Toekomst van de platformen
Twee van de drie platformen waarvan de projectleiders werden geïnterviewd zijn inmiddels niet meer beschikbaar. Ook een flink aantal andere online wijkplatformen zijn opgeheven (Willard et al. 2019). Deze ontwikkeling en de beschreven knelpunten illustreren de lastige uitdagingen bij de introductie en het succesvol in de lucht houden van wijkplatformen.

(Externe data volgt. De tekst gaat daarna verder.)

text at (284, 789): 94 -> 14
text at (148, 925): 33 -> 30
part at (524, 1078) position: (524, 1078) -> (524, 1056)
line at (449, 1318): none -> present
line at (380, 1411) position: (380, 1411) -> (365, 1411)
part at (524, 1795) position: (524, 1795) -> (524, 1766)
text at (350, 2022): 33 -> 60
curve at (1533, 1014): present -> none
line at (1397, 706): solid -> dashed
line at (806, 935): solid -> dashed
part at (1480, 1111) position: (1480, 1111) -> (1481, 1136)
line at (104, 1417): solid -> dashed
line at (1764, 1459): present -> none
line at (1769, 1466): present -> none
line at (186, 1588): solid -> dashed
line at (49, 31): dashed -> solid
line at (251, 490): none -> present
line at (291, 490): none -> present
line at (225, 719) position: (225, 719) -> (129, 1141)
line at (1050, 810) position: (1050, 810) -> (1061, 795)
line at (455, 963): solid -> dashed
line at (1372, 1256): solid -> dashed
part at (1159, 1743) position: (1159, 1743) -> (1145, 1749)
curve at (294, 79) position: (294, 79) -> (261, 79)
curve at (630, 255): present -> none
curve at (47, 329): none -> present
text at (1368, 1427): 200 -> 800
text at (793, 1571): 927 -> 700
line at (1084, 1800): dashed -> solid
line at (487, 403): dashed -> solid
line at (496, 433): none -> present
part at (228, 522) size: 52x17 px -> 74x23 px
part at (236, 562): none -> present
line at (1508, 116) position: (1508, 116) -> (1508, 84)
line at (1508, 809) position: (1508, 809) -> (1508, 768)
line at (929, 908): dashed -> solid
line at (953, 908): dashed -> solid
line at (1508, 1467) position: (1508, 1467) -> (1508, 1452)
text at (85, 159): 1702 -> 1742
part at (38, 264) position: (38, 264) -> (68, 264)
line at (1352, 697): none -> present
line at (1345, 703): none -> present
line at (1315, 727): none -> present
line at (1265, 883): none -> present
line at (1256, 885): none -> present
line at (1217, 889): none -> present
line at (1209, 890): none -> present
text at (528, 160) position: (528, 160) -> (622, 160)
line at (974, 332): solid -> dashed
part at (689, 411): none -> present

Niettemin zijn er ook online wijkplatformen die een vrij stevige positie lijken te hebben verworven, zoals MijnBuurtje (www.mijnbuurtje.nl) en WijkConnect (www.wijkconnect.com). Onderscheidend is dat deze beide platformen uitgaan van een generiek format dat voor iedere participerende wijk op maat ingericht kan worden. Bovendien zetten ze sterk in op het ondersteunen van het implementatieproces (Willard e.a., 2019). Daarmee tackelen ze enkele knelpunten die eerder in dit artikel bij enkele andere platformen zijn beschreven. Zowel voor deze als nieuwe initiatieven op dit terrein is ons inziens van belang dat online wijkplatformen vooral bestaande ‘real-life’ wijkinitiatieven gaan ondersteunen, in een faciliterende en intermediaire rol. Dit vergroot de kans op succesvolle implementatie en duurzame borging van de platformen. Óf en in welke mate ze daarmee ook daadwerkelijk impact hebben op de sociale cohesie, participatie van burgers en onderlinge zorg- en dienstverlening moet nog blijken. Daarvoor is nader onderzoek nodig.